Des manquements qui pèsent 

Outre l’inadéquation des moyens humains alloués avec les missions confiées et le faible taux d’encadrement dans les domaines d’activités dans lesquels exerce l’ONSSA (encadrement vétérinaire 0,1/10.000 habitants, encadrement pour les contrôles des produits végétaux 1 inspecteur pour 500.000 habitants), la Cour a aussi constaté l’absence d’un dispositif d’évaluation scientifique des risques sanitaires. A ce niveau, le rapport relève que le système de contrôle sanitaire des aliments au Maroc est basé uniquement sur un dispositif de gestion des risques (Risk Management), c’est-à-dire «politique-stratégie-plan d’action» qui intègre les avis scientifiques, les données socio-économiques et culturelles, la surveillance, ainsi que le contrôle et l’inspection, des produits et des activités agro-alimentaires. Ce système de gestion des risques s’avère incomplet car l’aspect «évaluation des risques» (Risk Assessment) n’a pas été suffisamment pris en compte par l’ONSSA. 

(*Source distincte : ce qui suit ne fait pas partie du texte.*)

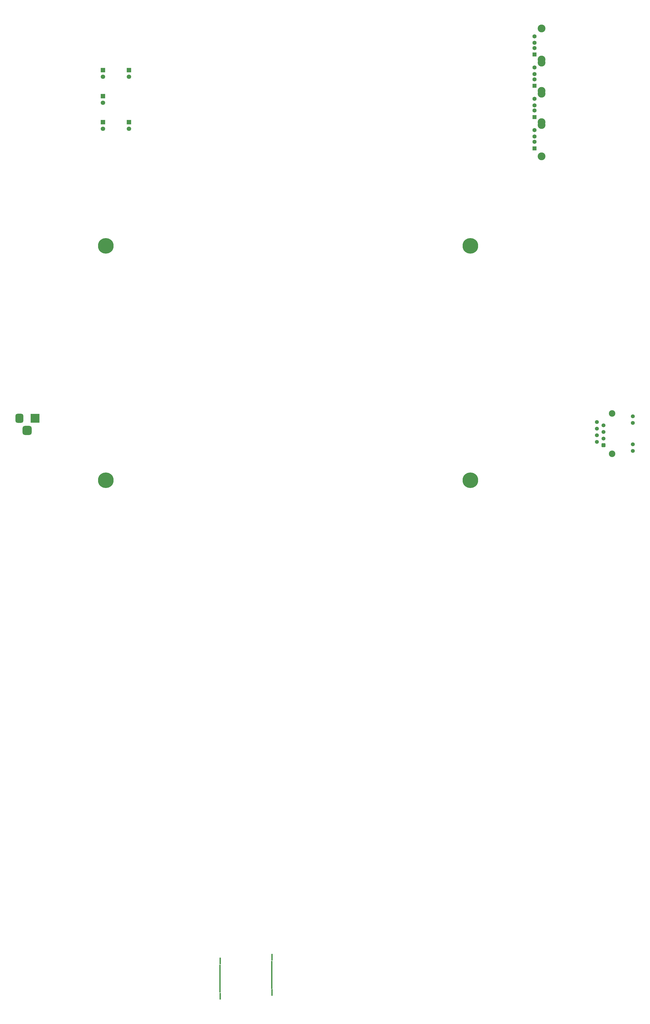
<source format=gbl>
%TF.GenerationSoftware,KiCad,Pcbnew,9.0.6*%
%TF.CreationDate,2025-12-01T13:51:19+09:00*%
%TF.ProjectId,fcBoard,6663426f-6172-4642-9e6b-696361645f70,0.2*%
%TF.SameCoordinates,Original*%
%TF.FileFunction,Copper,L6,Bot*%
%TF.FilePolarity,Positive*%
%FSLAX46Y46*%
G04 Gerber Fmt 4.6, Leading zero omitted, Abs format (unit mm)*
G04 Created by KiCad (PCBNEW 9.0.6) date 2025-12-01 13:51:19*
%MOMM*%
%LPD*%
G01*
G04 APERTURE LIST*
G04 Aperture macros list*
%AMRoundRect*
0 Rectangle with rounded corners*
0 $1 Rounding radius*
0 $2 $3 $4 $5 $6 $7 $8 $9 X,Y pos of 4 corners*
0 Add a 4 corners polygon primitive as box body*
4,1,4,$2,$3,$4,$5,$6,$7,$8,$9,$2,$3,0*
0 Add four circle primitives for the rounded corners*
1,1,$1+$1,$2,$3*
1,1,$1+$1,$4,$5*
1,1,$1+$1,$6,$7*
1,1,$1+$1,$8,$9*
0 Add four rect primitives between the rounded corners*
20,1,$1+$1,$2,$3,$4,$5,0*
20,1,$1+$1,$4,$5,$6,$7,0*
20,1,$1+$1,$6,$7,$8,$9,0*
20,1,$1+$1,$8,$9,$2,$3,0*%
G04 Aperture macros list end*
%TA.AperFunction,ComponentPad*%
%ADD10RoundRect,0.250500X-0.499500X-0.499500X0.499500X-0.499500X0.499500X0.499500X-0.499500X0.499500X0*%
%TD*%
%TA.AperFunction,ComponentPad*%
%ADD11C,1.500000*%
%TD*%
%TA.AperFunction,ComponentPad*%
%ADD12C,2.500000*%
%TD*%
%TA.AperFunction,ComponentPad*%
%ADD13R,1.700000X1.700000*%
%TD*%
%TA.AperFunction,ComponentPad*%
%ADD14C,1.700000*%
%TD*%
%TA.AperFunction,ComponentPad*%
%ADD15R,3.500000X3.500000*%
%TD*%
%TA.AperFunction,ComponentPad*%
%ADD16RoundRect,0.750000X0.750000X1.000000X-0.750000X1.000000X-0.750000X-1.000000X0.750000X-1.000000X0*%
%TD*%
%TA.AperFunction,ComponentPad*%
%ADD17RoundRect,0.875000X0.875000X0.875000X-0.875000X0.875000X-0.875000X-0.875000X0.875000X-0.875000X0*%
%TD*%
%TA.AperFunction,ComponentPad*%
%ADD18R,1.600000X1.600000*%
%TD*%
%TA.AperFunction,ComponentPad*%
%ADD19C,1.600000*%
%TD*%
%TA.AperFunction,ComponentPad*%
%ADD20C,3.000000*%
%TD*%
%TA.AperFunction,ComponentPad*%
%ADD21C,6.000000*%
%TD*%
%TA.AperFunction,SMDPad,CuDef*%
%ADD22R,0.500000X2.800000*%
%TD*%
%TA.AperFunction,SMDPad,CuDef*%
%ADD23R,0.600000X2.600000*%
%TD*%
G04 APERTURE END LIST*
D10*
%TO.P,J6,1,TXP_A*%
%TO.N,unconnected-(J6-TXP_A-Pad1)*%
X296100000Y-181490000D03*
D11*
%TO.P,J6,2,TXN_A*%
%TO.N,unconnected-(J6-TXN_A-Pad2)*%
X293560000Y-180230000D03*
%TO.P,J6,3,TXP_B*%
%TO.N,unconnected-(J6-TXP_B-Pad3)*%
X296100000Y-178950000D03*
%TO.P,J6,4,TXN_B*%
%TO.N,unconnected-(J6-TXN_B-Pad4)*%
X293560000Y-177690000D03*
%TO.P,J6,5,TXP_C*%
%TO.N,unconnected-(J6-TXP_C-Pad5)*%
X296100000Y-176410000D03*
%TO.P,J6,6,TXN_C*%
%TO.N,unconnected-(J6-TXN_C-Pad6)*%
X293560000Y-175150000D03*
%TO.P,J6,7,TXP_D*%
%TO.N,unconnected-(J6-TXP_D-Pad7)*%
X296100000Y-173870000D03*
%TO.P,J6,8,TXN_D*%
%TO.N,unconnected-(J6-TXN_D-Pad8)*%
X293560000Y-172610000D03*
%TO.P,J6,9,LED_G+*%
%TO.N,unconnected-(J6-LED_G+-Pad9)*%
X307360000Y-183675000D03*
%TO.P,J6,10,LED_G-*%
%TO.N,unconnected-(J6-LED_G--Pad10)*%
X307360000Y-181135000D03*
%TO.P,J6,11,LED_Y+*%
%TO.N,unconnected-(J6-LED_Y+-Pad11)*%
X307360000Y-172965000D03*
%TO.P,J6,12,LED_Y-*%
%TO.N,unconnected-(J6-LED_Y--Pad12)*%
X307360000Y-170425000D03*
D12*
%TO.P,J6,SH*%
%TO.N,N/C*%
X299410000Y-184795000D03*
X299410000Y-169305000D03*
%TD*%
D13*
%TO.P,J7,1,1*%
%TO.N,unconnected-(J7-Pad1)*%
X103825000Y-37445000D03*
D14*
%TO.P,J7,2,2*%
%TO.N,unconnected-(J7-Pad2)*%
X103825000Y-39985000D03*
%TD*%
D15*
%TO.P,J16,1*%
%TO.N,Net-(U26-VIN)*%
X77770000Y-171150000D03*
D16*
%TO.P,J16,2*%
%TO.N,GND*%
X71770000Y-171150000D03*
D17*
%TO.P,J16,3*%
%TO.N,N/C*%
X74770000Y-175850000D03*
%TD*%
D13*
%TO.P,J10,1,1*%
%TO.N,unconnected-(J10-Pad1)*%
X113825000Y-37445000D03*
D14*
%TO.P,J10,2,2*%
%TO.N,unconnected-(J10-Pad2)*%
X113825000Y-39985000D03*
%TD*%
D13*
%TO.P,J12,1,1*%
%TO.N,unconnected-(J12-Pad1)*%
X113825000Y-57445000D03*
D14*
%TO.P,J12,2,2*%
%TO.N,unconnected-(J12-Pad2)*%
X113825000Y-59985000D03*
%TD*%
D18*
%TO.P,J4,1,VBUS*%
%TO.N,unconnected-(J4-VBUS-Pad1)*%
X269670000Y-67510000D03*
D19*
%TO.P,J4,2,D-*%
%TO.N,unconnected-(J4-D--Pad2)*%
X269670000Y-65010000D03*
%TO.P,J4,3,D+*%
%TO.N,unconnected-(J4-D+-Pad3)*%
X269670000Y-63010000D03*
%TO.P,J4,4,GND*%
%TO.N,GND*%
X269670000Y-60510000D03*
D20*
%TO.P,J4,5,SHIELD*%
%TO.N,unconnected-(J4-SHIELD-Pad5)*%
X272380000Y-70580000D03*
X272380000Y-57440000D03*
%TD*%
D21*
%TO.P,MH2,1*%
%TO.N,GND*%
X245000000Y-105000000D03*
%TD*%
D18*
%TO.P,J3,1,VBUS*%
%TO.N,unconnected-(J3-VBUS-Pad1)*%
X269670000Y-55510000D03*
D19*
%TO.P,J3,2,D-*%
%TO.N,unconnected-(J3-D--Pad2)*%
X269670000Y-53010000D03*
%TO.P,J3,3,D+*%
%TO.N,unconnected-(J3-D+-Pad3)*%
X269670000Y-51010000D03*
%TO.P,J3,4,GND*%
%TO.N,GND*%
X269670000Y-48510000D03*
D20*
%TO.P,J3,5,SHIELD*%
%TO.N,unconnected-(J3-SHIELD-Pad5)*%
X272380000Y-58580000D03*
X272380000Y-45440000D03*
%TD*%
D18*
%TO.P,J2,1,VBUS*%
%TO.N,unconnected-(J2-VBUS-Pad1)*%
X269670000Y-43510000D03*
D19*
%TO.P,J2,2,D-*%
%TO.N,unconnected-(J2-D--Pad2)*%
X269670000Y-41010000D03*
%TO.P,J2,3,D+*%
%TO.N,unconnected-(J2-D+-Pad3)*%
X269670000Y-39010000D03*
%TO.P,J2,4,GND*%
%TO.N,GND*%
X269670000Y-36510000D03*
D20*
%TO.P,J2,5,SHIELD*%
%TO.N,unconnected-(J2-SHIELD-Pad5)*%
X272380000Y-46580000D03*
X272380000Y-33440000D03*
%TD*%
D18*
%TO.P,J1,1,VBUS*%
%TO.N,unconnected-(J1-VBUS-Pad1)*%
X269670000Y-31510000D03*
D19*
%TO.P,J1,2,D-*%
%TO.N,unconnected-(J1-D--Pad2)*%
X269670000Y-29010000D03*
%TO.P,J1,3,D+*%
%TO.N,unconnected-(J1-D+-Pad3)*%
X269670000Y-27010000D03*
%TO.P,J1,4,GND*%
%TO.N,GND*%
X269670000Y-24510000D03*
D20*
%TO.P,J1,5,SHIELD*%
%TO.N,unconnected-(J1-SHIELD-Pad5)*%
X272380000Y-34580000D03*
X272380000Y-21440000D03*
%TD*%
D13*
%TO.P,J9,1,1*%
%TO.N,unconnected-(J9-Pad1)*%
X103825000Y-57445000D03*
D14*
%TO.P,J9,2,2*%
%TO.N,unconnected-(J9-Pad2)*%
X103825000Y-59985000D03*
%TD*%
D21*
%TO.P,MH1,1*%
%TO.N,GND*%
X105000000Y-105000000D03*
%TD*%
D22*
%TO.P,J23,2,TMDS_D2_SH*%
%TO.N,Net-(J23-TMDS_D2_SH)*%
X168720000Y-388900000D03*
%TO.P,J23,4,TMDS_D1+*%
%TO.N,Net-(J23-TMDS_D1+)*%
X168720000Y-387900000D03*
%TO.P,J23,6,TMDS_D1-*%
%TO.N,Net-(J23-TMDS_D1-)*%
X168720000Y-386900000D03*
%TO.P,J23,8,TMDS_D0_SH*%
%TO.N,Net-(J23-TMDS_D0_SH)*%
X168720000Y-385900000D03*
%TO.P,J23,10,TMDS_CLK+*%
%TO.N,unconnected-(J23-TMDS_CLK+-Pad10)*%
X168720000Y-384900000D03*
%TO.P,J23,12,TMDS_CLK-*%
%TO.N,unconnected-(J23-TMDS_CLK--Pad12)*%
X168720000Y-383900000D03*
%TO.P,J23,14,NC*%
%TO.N,unconnected-(J23-NC-Pad14)*%
X168720000Y-382900000D03*
%TO.P,J23,16,SDA*%
%TO.N,unconnected-(J23-SDA-Pad16)*%
X168720000Y-381900000D03*
%TO.P,J23,18,+5V*%
%TO.N,unconnected-(J23-+5V-Pad18)*%
X168720000Y-380900000D03*
D23*
%TO.P,J23,SH*%
%TO.N,N/C*%
X168820000Y-391675000D03*
X168820000Y-378125000D03*
%TD*%
D13*
%TO.P,J8,1,1*%
%TO.N,unconnected-(J8-Pad1)*%
X103825000Y-47445000D03*
D14*
%TO.P,J8,2,2*%
%TO.N,unconnected-(J8-Pad2)*%
X103825000Y-49985000D03*
%TD*%
D21*
%TO.P,MH4,1*%
%TO.N,GND*%
X245000000Y-195000000D03*
%TD*%
D22*
%TO.P,J24,2,TMDS_D2_SH*%
%TO.N,unconnected-(J24-TMDS_D2_SH-Pad2)*%
X148800000Y-390315000D03*
%TO.P,J24,4,TMDS_D1+*%
%TO.N,unconnected-(J24-TMDS_D1+-Pad4)*%
X148800000Y-389315000D03*
%TO.P,J24,6,TMDS_D1-*%
%TO.N,unconnected-(J24-TMDS_D1--Pad6)*%
X148800000Y-388315000D03*
%TO.P,J24,8,TMDS_D0_SH*%
%TO.N,unconnected-(J24-TMDS_D0_SH-Pad8)*%
X148800000Y-387315000D03*
%TO.P,J24,10,TMDS_CLK+*%
%TO.N,/HDMI In/Out/HDMI_IN_D2P*%
X148800000Y-386315000D03*
%TO.P,J24,12,TMDS_CLK-*%
%TO.N,/HDMI In/Out/HDMI_IN_D2N*%
X148800000Y-385315000D03*
%TO.P,J24,14,NC*%
%TO.N,unconnected-(J24-NC-Pad14)*%
X148800000Y-384315000D03*
%TO.P,J24,16,SDA*%
%TO.N,/HDMI In/Out/HDMI_IN_D1N*%
X148800000Y-383315000D03*
%TO.P,J24,18,+5V*%
%TO.N,unconnected-(J24-+5V-Pad18)*%
X148800000Y-382315000D03*
D23*
%TO.P,J24,SH*%
%TO.N,N/C*%
X148900000Y-393090000D03*
X148900000Y-379540000D03*
%TD*%
D21*
%TO.P,MH3,1*%
%TO.N,GND*%
X105000000Y-195000000D03*
%TD*%
M02*

</source>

A cela s’ajoute, souligne encore la Cour, le pouvoir limité des agents de l’ONSSA. Ces derniers, sont souvent impuissants face à des contrevenants qui fabriquent, entreposent ou mettent sur le marché des produits alimentaires non conformes tels que définis par la loi n°28.07. En effet, ces agents ne disposent que d’un pouvoir limité pour prendre des sanctions administratives puisqu’ils n’ont pas la possibilité de prononcer la fermeture totale ou partielle d’un établissement. Ils peuvent seulement, selon la loi précitée, procéder à la saisie de la marchandise non conforme, ou procéder à sa consignation dans l’attente des résultats des contrôles. La décision de fermeture ne pouvant émaner que des autorités locales, plusieurs constats négatifs de l’ONSSA restent sans effet.